** Data records follows **

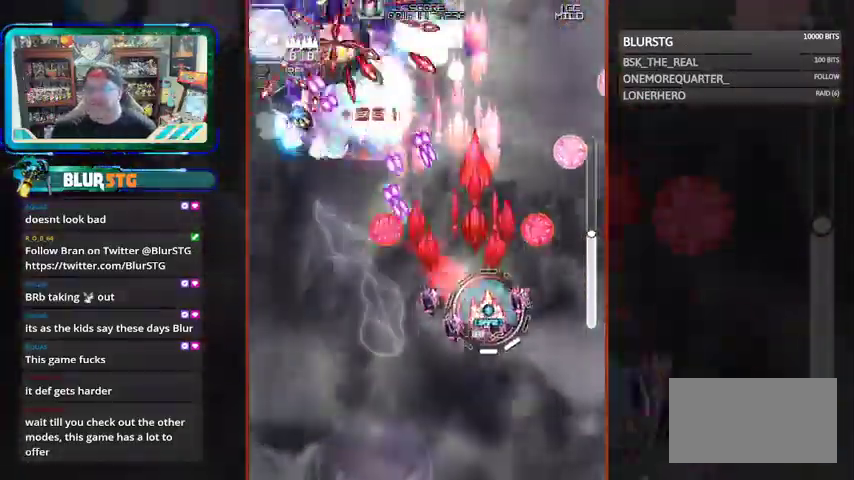
Gameplay with a controller (arcade stick); each line is a JSON object with the inputs held at the frame after it. "events" lists button and stick changes between this image and that frame as [ms after this image, input, new state], when the widget could be followed in between. Not read: L3 R3.
{"buttons": ["SQUARE"], "left_stick": "up", "events": [[200, "left_stick", "center"], [333, "left_stick", "right"], [433, "left_stick", "up"]]}
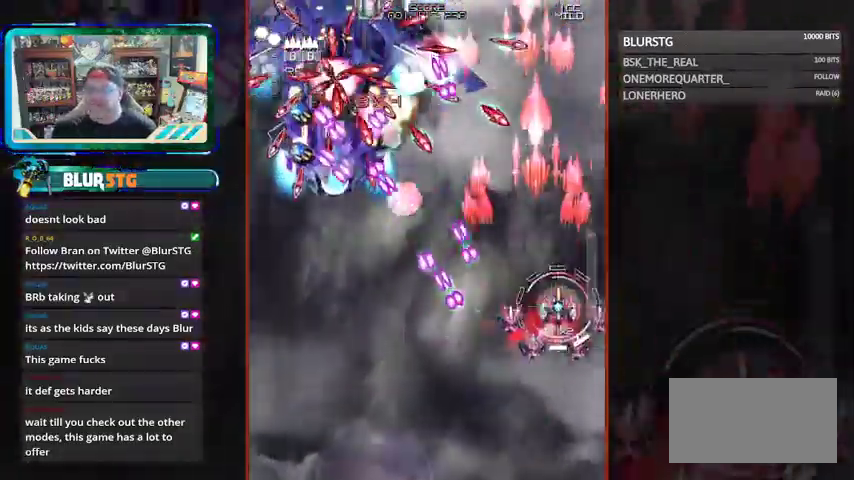
{"buttons": ["SQUARE"], "left_stick": "center", "events": [[167, "left_stick", "center"]]}
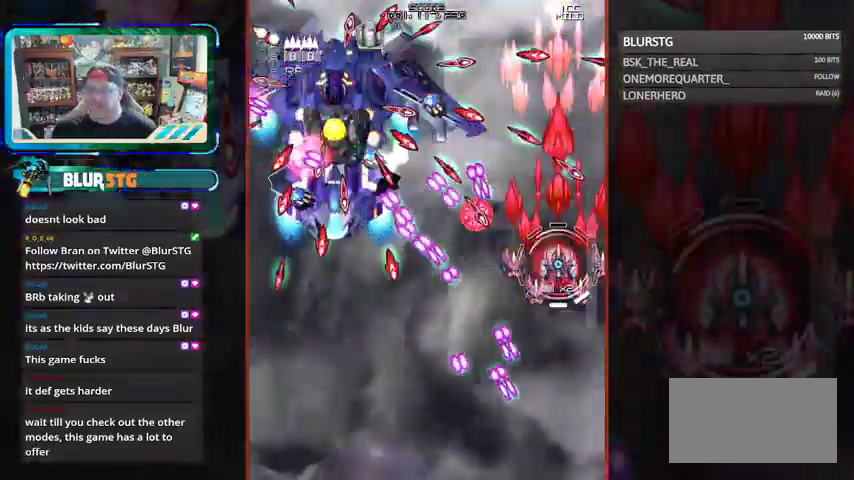
{"buttons": ["SQUARE", "TRIANGLE"], "left_stick": "left", "events": [[67, "left_stick", "down"], [167, "left_stick", "center"], [267, "left_stick", "down-left"], [367, "left_stick", "left"], [433, "TRIANGLE", "down"]]}
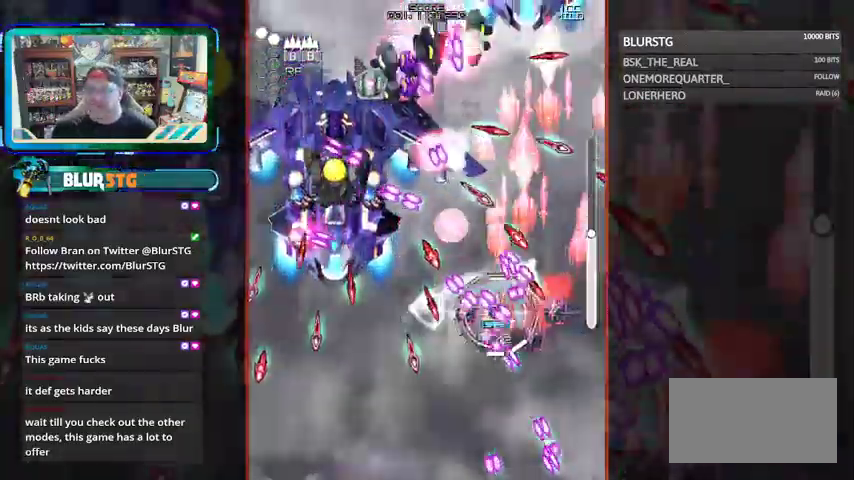
{"buttons": ["SQUARE"], "left_stick": "up-left", "events": [[33, "TRIANGLE", "up"], [433, "left_stick", "up-left"]]}
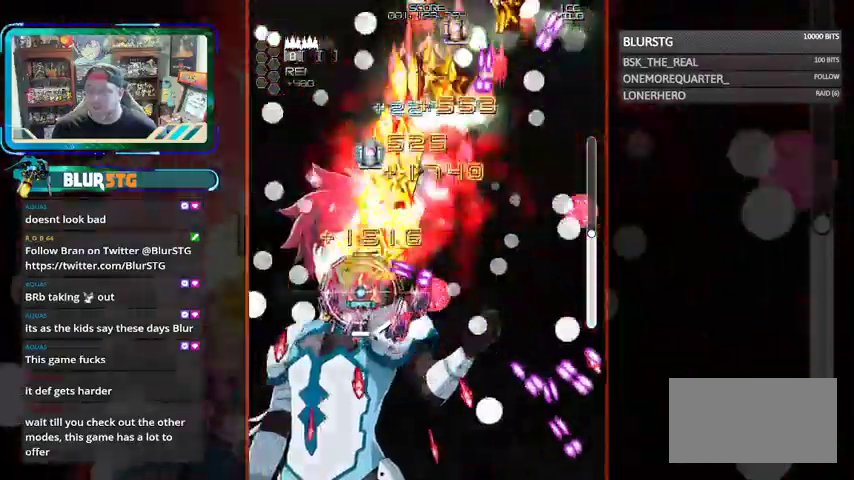
{"buttons": ["SQUARE"], "left_stick": "up"}
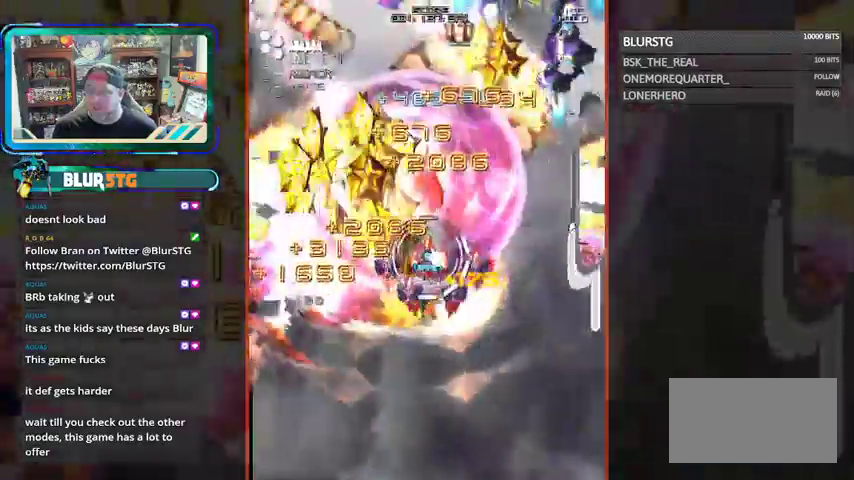
{"buttons": ["SQUARE"], "left_stick": "up", "events": [[167, "left_stick", "right"], [433, "left_stick", "up"]]}
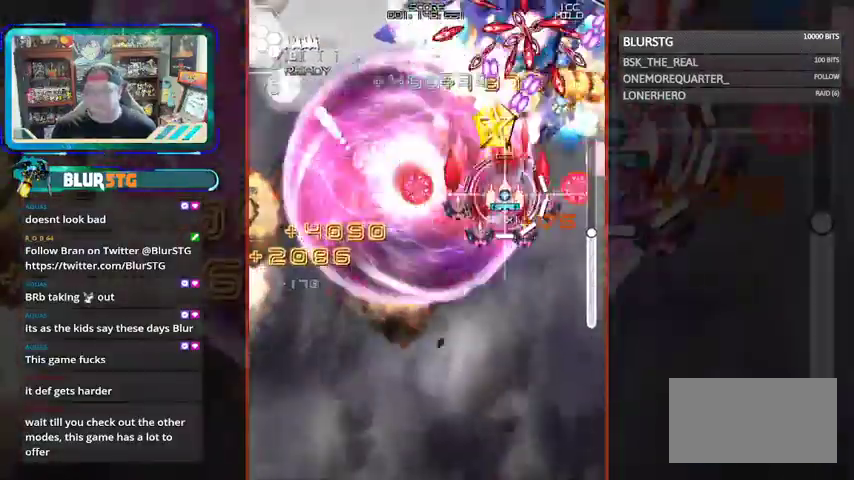
{"buttons": ["SQUARE"], "left_stick": "right", "events": [[67, "left_stick", "center"], [167, "left_stick", "down"], [467, "left_stick", "right"]]}
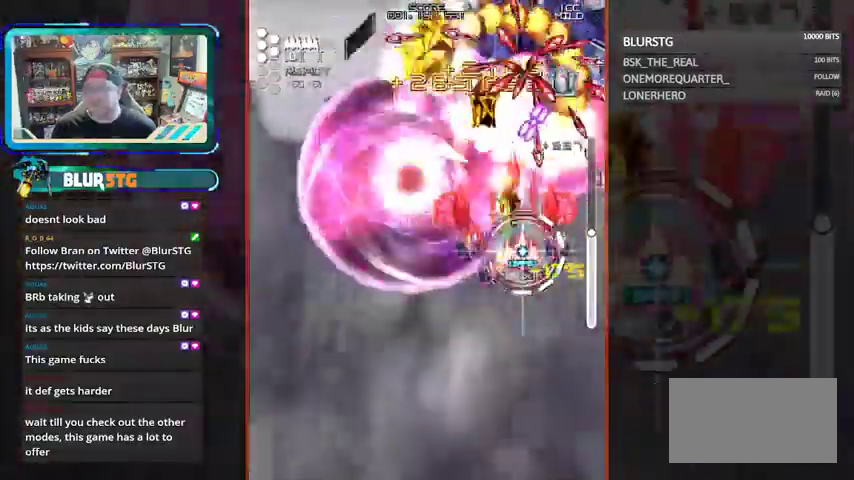
{"buttons": ["CROSS", "SQUARE"], "left_stick": "up-left", "events": [[67, "CROSS", "down"], [67, "left_stick", "center"], [267, "left_stick", "down"], [467, "left_stick", "up-left"]]}
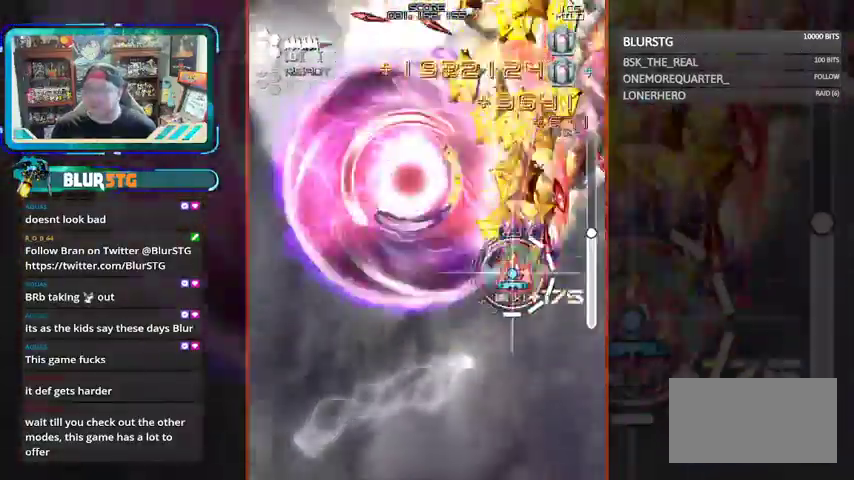
{"buttons": ["SQUARE"], "left_stick": "up", "events": [[133, "left_stick", "center"], [367, "CROSS", "up"], [367, "left_stick", "left"], [467, "left_stick", "up"]]}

** End of Data records **

What you will do: Line count for "right": give the number of lines in the data above that include it, and nothing else.

Reply to the task: 3